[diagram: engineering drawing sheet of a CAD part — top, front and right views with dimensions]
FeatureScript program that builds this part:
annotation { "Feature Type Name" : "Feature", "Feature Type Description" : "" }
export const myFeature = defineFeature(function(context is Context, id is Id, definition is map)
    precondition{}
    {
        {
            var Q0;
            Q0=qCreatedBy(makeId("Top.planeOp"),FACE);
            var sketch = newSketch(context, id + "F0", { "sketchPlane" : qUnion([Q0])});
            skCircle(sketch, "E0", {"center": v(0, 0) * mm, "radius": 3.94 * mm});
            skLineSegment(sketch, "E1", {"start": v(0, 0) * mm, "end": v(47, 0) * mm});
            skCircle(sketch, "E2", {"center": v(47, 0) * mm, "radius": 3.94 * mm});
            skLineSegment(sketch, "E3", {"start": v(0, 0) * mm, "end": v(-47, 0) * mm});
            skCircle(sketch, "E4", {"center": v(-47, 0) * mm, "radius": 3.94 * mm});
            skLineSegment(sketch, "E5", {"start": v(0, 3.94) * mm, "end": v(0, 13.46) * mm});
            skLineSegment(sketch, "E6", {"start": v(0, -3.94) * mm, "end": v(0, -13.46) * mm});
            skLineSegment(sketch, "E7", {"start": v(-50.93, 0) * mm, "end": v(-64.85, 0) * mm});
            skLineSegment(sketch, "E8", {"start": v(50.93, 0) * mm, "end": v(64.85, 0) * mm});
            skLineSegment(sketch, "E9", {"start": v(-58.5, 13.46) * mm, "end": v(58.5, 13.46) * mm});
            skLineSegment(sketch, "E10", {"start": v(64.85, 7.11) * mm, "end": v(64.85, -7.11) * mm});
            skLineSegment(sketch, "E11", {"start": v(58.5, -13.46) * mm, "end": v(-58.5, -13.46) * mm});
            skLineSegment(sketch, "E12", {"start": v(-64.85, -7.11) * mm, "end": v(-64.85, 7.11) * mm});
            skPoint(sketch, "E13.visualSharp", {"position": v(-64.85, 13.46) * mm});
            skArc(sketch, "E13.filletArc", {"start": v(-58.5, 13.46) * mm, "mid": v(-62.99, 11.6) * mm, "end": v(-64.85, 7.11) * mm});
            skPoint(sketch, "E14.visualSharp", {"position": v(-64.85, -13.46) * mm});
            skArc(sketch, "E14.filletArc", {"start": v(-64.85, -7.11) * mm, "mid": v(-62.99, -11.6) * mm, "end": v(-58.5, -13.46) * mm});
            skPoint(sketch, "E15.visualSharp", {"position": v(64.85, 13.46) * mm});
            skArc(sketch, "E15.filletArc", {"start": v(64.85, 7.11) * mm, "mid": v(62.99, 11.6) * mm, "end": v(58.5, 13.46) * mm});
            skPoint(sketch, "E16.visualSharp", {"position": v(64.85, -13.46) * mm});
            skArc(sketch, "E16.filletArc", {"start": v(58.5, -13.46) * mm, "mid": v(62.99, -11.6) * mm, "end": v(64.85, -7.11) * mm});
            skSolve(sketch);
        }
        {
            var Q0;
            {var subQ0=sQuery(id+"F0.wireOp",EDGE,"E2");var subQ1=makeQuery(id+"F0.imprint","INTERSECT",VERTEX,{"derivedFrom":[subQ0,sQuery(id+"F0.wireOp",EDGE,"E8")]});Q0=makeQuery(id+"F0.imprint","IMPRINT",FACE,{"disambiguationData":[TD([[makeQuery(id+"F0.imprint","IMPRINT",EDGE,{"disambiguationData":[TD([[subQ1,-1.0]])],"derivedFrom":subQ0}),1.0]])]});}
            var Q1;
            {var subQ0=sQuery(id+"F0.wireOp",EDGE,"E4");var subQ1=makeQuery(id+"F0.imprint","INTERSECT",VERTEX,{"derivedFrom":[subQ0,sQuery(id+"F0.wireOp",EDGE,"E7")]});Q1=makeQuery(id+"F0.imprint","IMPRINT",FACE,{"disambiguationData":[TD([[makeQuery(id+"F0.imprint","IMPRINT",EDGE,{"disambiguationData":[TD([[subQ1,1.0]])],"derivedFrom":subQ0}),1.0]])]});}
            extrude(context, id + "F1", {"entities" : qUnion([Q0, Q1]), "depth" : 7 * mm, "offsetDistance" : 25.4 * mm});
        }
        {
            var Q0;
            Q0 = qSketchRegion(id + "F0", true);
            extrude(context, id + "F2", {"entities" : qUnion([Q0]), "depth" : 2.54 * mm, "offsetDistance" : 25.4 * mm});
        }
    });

===

• Work required
Show each line from the entries above that contains the string "entities".

• Response
            extrude(context, id + "F1", {"entities" : qUnion([Q0, Q1]), "depth" : 7 * mm, "offsetDistance" : 25.4 * mm});
            extrude(context, id + "F2", {"entities" : qUnion([Q0]), "depth" : 2.54 * mm, "offsetDistance" : 25.4 * mm});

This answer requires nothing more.